== Dataset

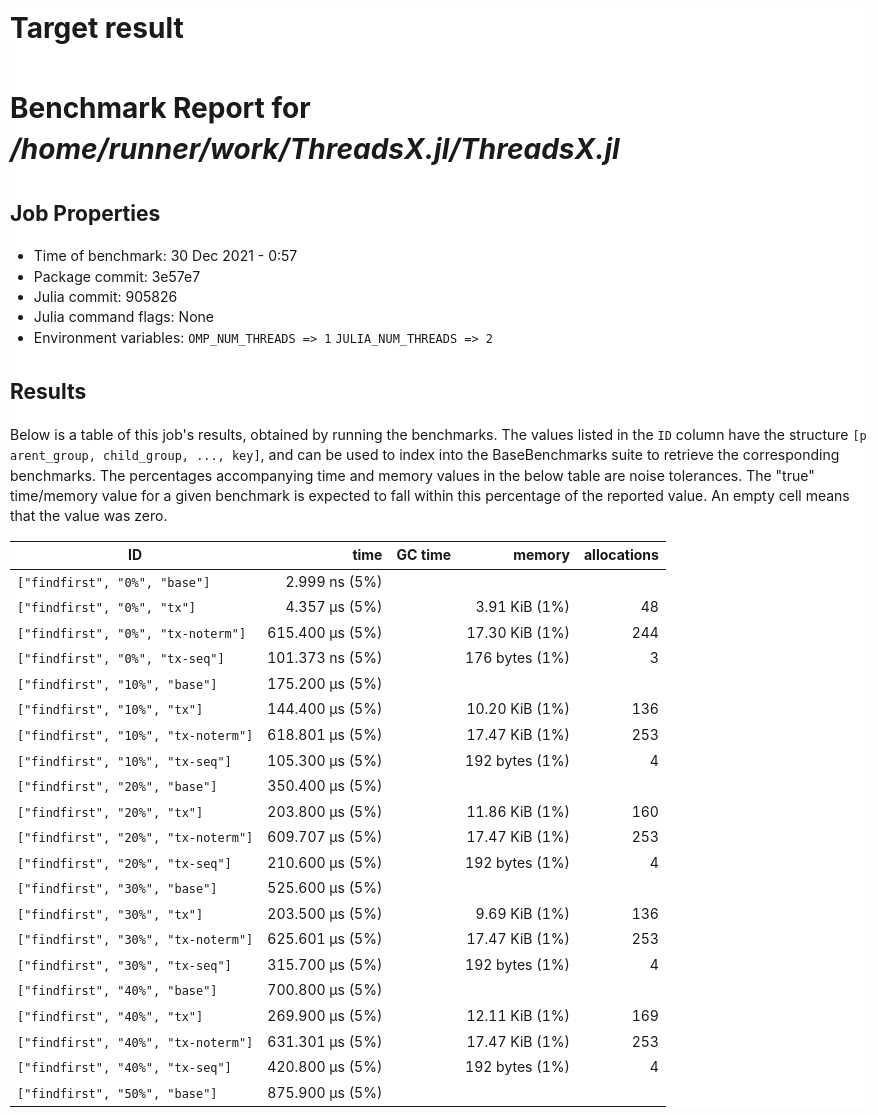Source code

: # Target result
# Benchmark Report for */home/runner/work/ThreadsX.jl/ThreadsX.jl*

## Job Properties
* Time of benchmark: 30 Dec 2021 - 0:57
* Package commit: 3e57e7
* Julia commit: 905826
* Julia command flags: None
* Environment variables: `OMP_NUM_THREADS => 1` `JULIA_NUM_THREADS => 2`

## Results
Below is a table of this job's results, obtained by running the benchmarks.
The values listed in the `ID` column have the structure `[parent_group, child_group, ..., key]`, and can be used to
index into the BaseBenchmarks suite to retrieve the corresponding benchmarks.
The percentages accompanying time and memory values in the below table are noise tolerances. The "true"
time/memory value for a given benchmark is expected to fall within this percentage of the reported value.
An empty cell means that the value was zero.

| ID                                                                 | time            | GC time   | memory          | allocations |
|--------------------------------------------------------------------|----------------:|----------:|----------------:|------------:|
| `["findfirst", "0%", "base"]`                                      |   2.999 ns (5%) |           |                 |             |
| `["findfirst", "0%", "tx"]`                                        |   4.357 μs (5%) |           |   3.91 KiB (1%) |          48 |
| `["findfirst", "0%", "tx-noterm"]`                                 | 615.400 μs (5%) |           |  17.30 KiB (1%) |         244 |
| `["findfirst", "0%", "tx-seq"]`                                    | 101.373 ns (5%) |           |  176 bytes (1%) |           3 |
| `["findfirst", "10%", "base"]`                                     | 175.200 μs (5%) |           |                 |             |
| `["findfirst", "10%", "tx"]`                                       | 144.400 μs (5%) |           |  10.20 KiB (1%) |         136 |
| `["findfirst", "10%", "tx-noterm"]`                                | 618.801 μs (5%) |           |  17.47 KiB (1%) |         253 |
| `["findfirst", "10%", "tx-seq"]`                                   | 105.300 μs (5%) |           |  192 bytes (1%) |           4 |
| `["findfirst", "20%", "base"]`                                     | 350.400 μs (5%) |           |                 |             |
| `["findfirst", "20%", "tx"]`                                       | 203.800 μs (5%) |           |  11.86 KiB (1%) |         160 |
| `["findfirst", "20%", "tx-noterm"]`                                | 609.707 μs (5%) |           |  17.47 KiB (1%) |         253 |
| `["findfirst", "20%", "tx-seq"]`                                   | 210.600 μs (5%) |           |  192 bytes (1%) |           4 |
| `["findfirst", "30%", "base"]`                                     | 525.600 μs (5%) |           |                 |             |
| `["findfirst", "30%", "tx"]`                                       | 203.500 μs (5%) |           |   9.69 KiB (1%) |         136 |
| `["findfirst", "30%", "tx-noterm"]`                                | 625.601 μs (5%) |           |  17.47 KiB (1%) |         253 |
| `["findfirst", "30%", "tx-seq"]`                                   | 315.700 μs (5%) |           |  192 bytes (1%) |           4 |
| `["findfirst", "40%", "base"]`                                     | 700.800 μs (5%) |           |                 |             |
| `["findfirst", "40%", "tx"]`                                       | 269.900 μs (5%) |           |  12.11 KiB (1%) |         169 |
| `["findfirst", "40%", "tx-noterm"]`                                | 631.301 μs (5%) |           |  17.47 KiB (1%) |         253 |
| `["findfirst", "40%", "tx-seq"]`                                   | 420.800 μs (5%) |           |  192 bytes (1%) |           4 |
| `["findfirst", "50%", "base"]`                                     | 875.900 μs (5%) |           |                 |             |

====

**Your assignment:** Transcribe every record above exactly as written, leaving out any pictures.

**Response area:**
Source code

: # Target result
# Benchmark Report for */home/runner/work/ThreadsX.jl/ThreadsX.jl*

## Job Properties
* Time of benchmark: 30 Dec 2021 - 0:57
* Package commit: 3e57e7
* Julia commit: 905826
* Julia command flags: None
* Environment variables: `OMP_NUM_THREADS => 1` `JULIA_NUM_THREADS => 2`

## Results
Below is a table of this job's results, obtained by running the benchmarks.
The values listed in the `ID` column have the structure `[parent_group, child_group, ..., key]`, and can be used to
index into the BaseBenchmarks suite to retrieve the corresponding benchmarks.
The percentages accompanying time and memory values in the below table are noise tolerances. The "true"
time/memory value for a given benchmark is expected to fall within this percentage of the reported value.
An empty cell means that the value was zero.

| ID                                                                 | time            | GC time   | memory          | allocations |
|--------------------------------------------------------------------|----------------:|----------:|----------------:|------------:|
| `["findfirst", "0%", "base"]`                                      |   2.999 ns (5%) |           |                 |             |
| `["findfirst", "0%", "tx"]`                                        |   4.357 μs (5%) |           |   3.91 KiB (1%) |          48 |
| `["findfirst", "0%", "tx-noterm"]`                                 | 615.400 μs (5%) |           |  17.30 KiB (1%) |         244 |
| `["findfirst", "0%", "tx-seq"]`                                    | 101.373 ns (5%) |           |  176 bytes (1%) |           3 |
| `["findfirst", "10%", "base"]`                                     | 175.200 μs (5%) |           |                 |             |
| `["findfirst", "10%", "tx"]`                                       | 144.400 μs (5%) |           |  10.20 KiB (1%) |         136 |
| `["findfirst", "10%", "tx-noterm"]`                                | 618.801 μs (5%) |           |  17.47 KiB (1%) |         253 |
| `["findfirst", "10%", "tx-seq"]`                                   | 105.300 μs (5%) |           |  192 bytes (1%) |           4 |
| `["findfirst", "20%", "base"]`                                     | 350.400 μs (5%) |           |                 |             |
| `["findfirst", "20%", "tx"]`                                       | 203.800 μs (5%) |           |  11.86 KiB (1%) |         160 |
| `["findfirst", "20%", "tx-noterm"]`                                | 609.707 μs (5%) |           |  17.47 KiB (1%) |         253 |
| `["findfirst", "20%", "tx-seq"]`                                   | 210.600 μs (5%) |           |  192 bytes (1%) |           4 |
| `["findfirst", "30%", "base"]`                                     | 525.600 μs (5%) |           |                 |             |
| `["findfirst", "30%", "tx"]`                                       | 203.500 μs (5%) |           |   9.69 KiB (1%) |         136 |
| `["findfirst", "30%", "tx-noterm"]`                                | 625.601 μs (5%) |           |  17.47 KiB (1%) |         253 |
| `["findfirst", "30%", "tx-seq"]`                                   | 315.700 μs (5%) |           |  192 bytes (1%) |           4 |
| `["findfirst", "40%", "base"]`                                     | 700.800 μs (5%) |           |                 |             |
| `["findfirst", "40%", "tx"]`                                       | 269.900 μs (5%) |           |  12.11 KiB (1%) |         169 |
| `["findfirst", "40%", "tx-noterm"]`                                | 631.301 μs (5%) |           |  17.47 KiB (1%) |         253 |
| `["findfirst", "40%", "tx-seq"]`                                   | 420.800 μs (5%) |           |  192 bytes (1%) |           4 |
| `["findfirst", "50%", "base"]`                                     | 875.900 μs (5%) |           |                 |             |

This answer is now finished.